Problem statement
Every line of the entries below that carries the string "wall" should be copied.

Record set
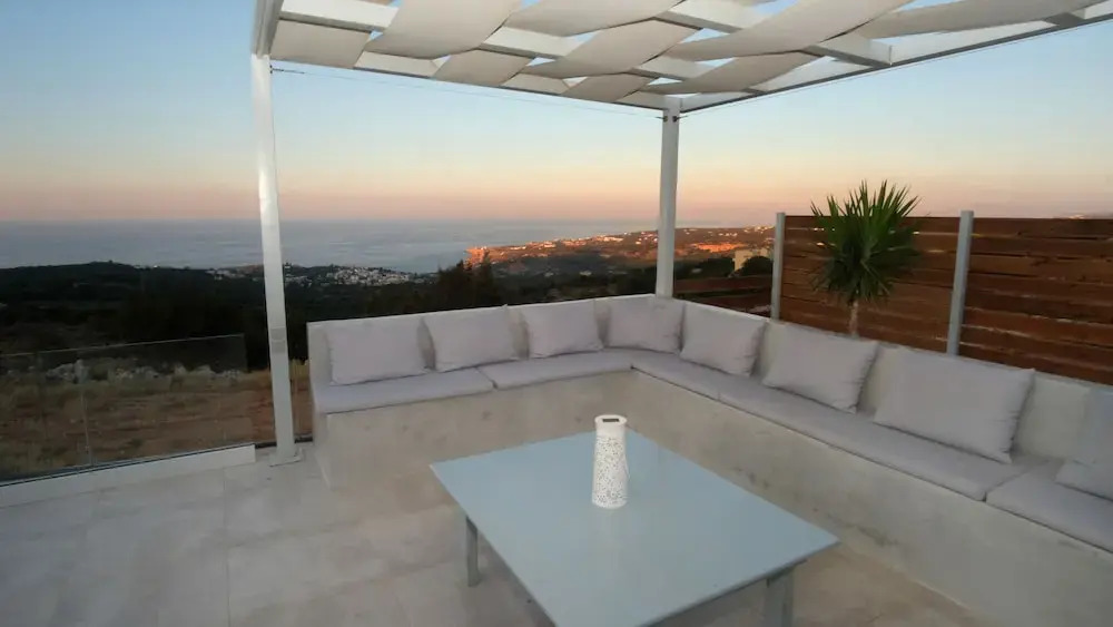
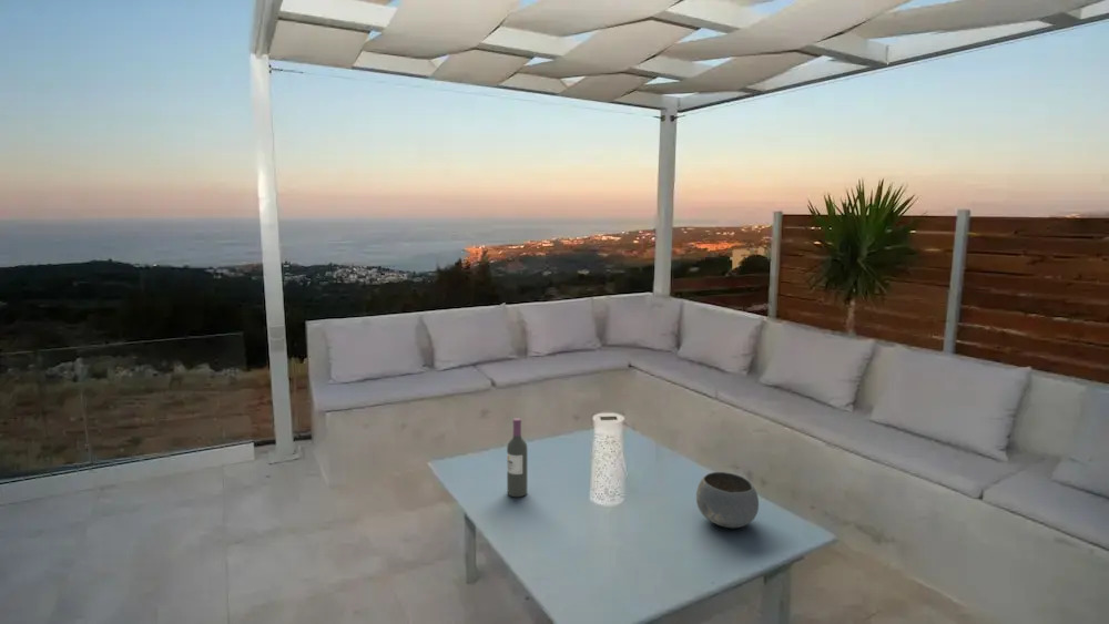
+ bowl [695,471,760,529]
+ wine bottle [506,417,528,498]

---

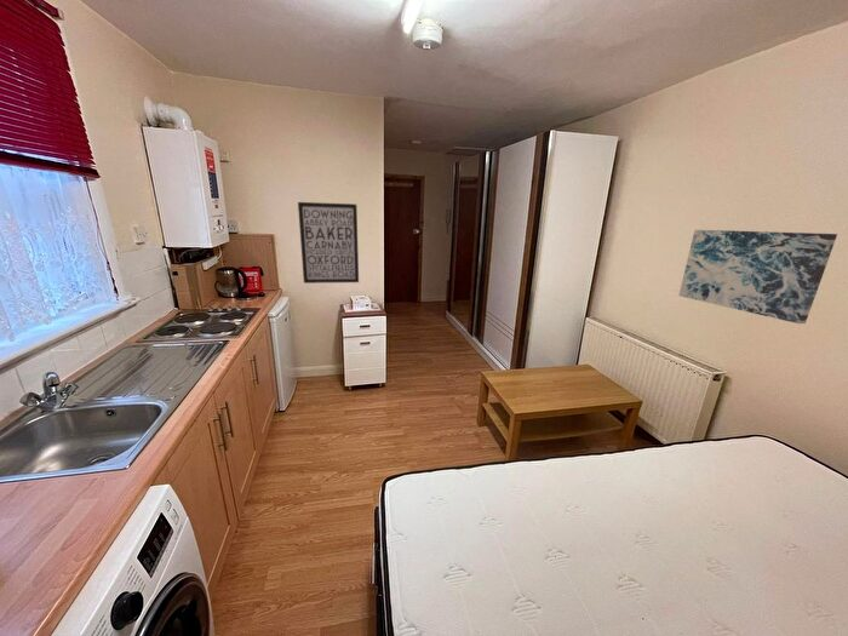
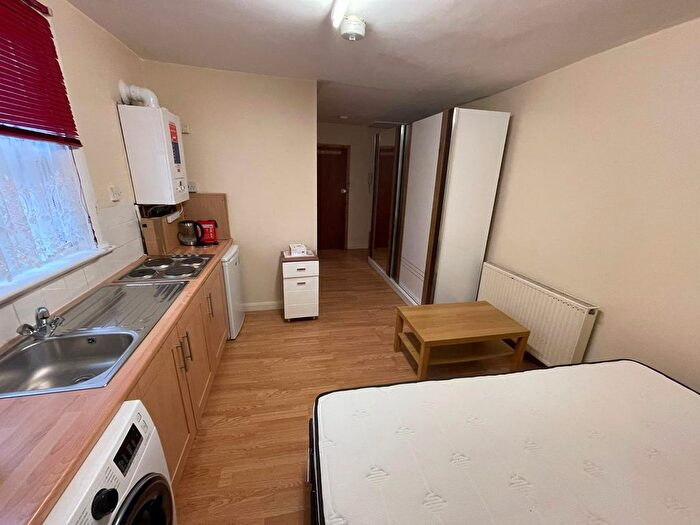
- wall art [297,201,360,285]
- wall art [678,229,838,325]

...

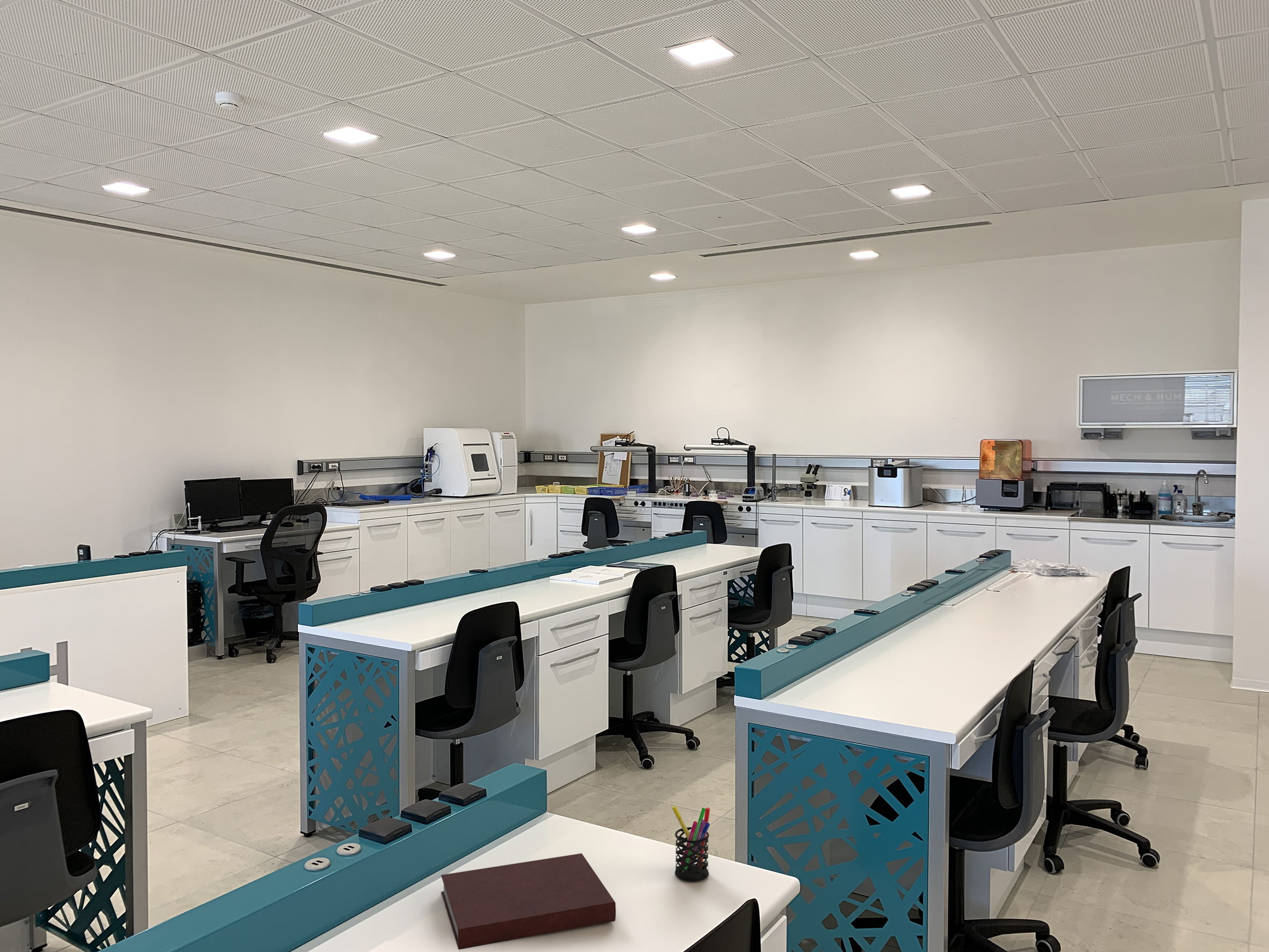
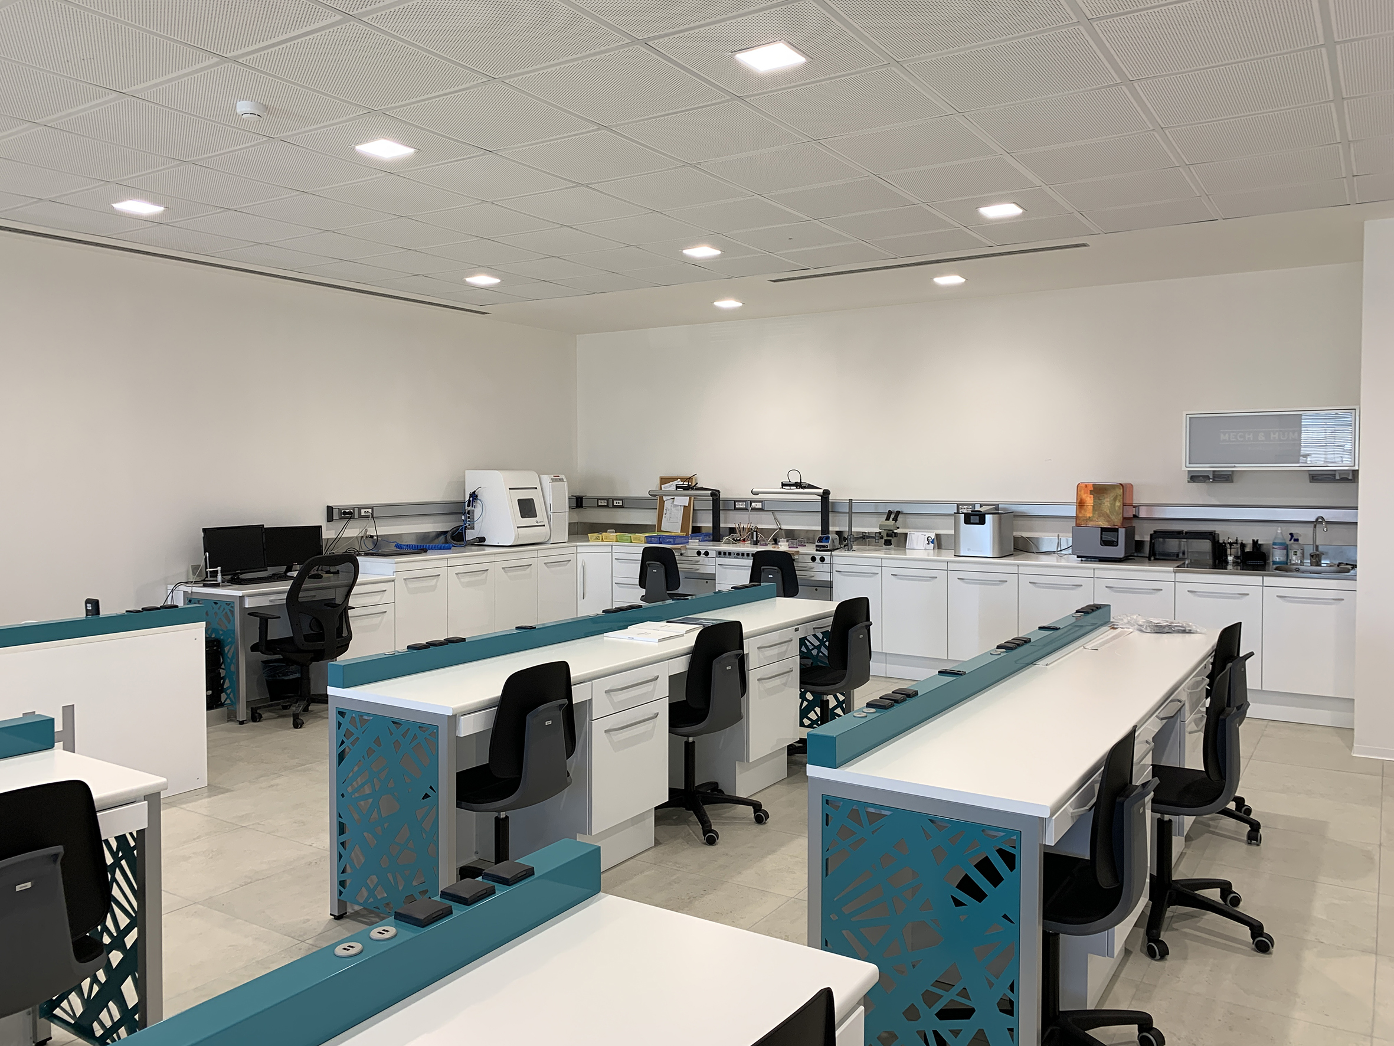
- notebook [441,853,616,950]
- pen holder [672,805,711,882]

Answer space
- wall art [297,201,360,285]
- wall art [678,229,838,325]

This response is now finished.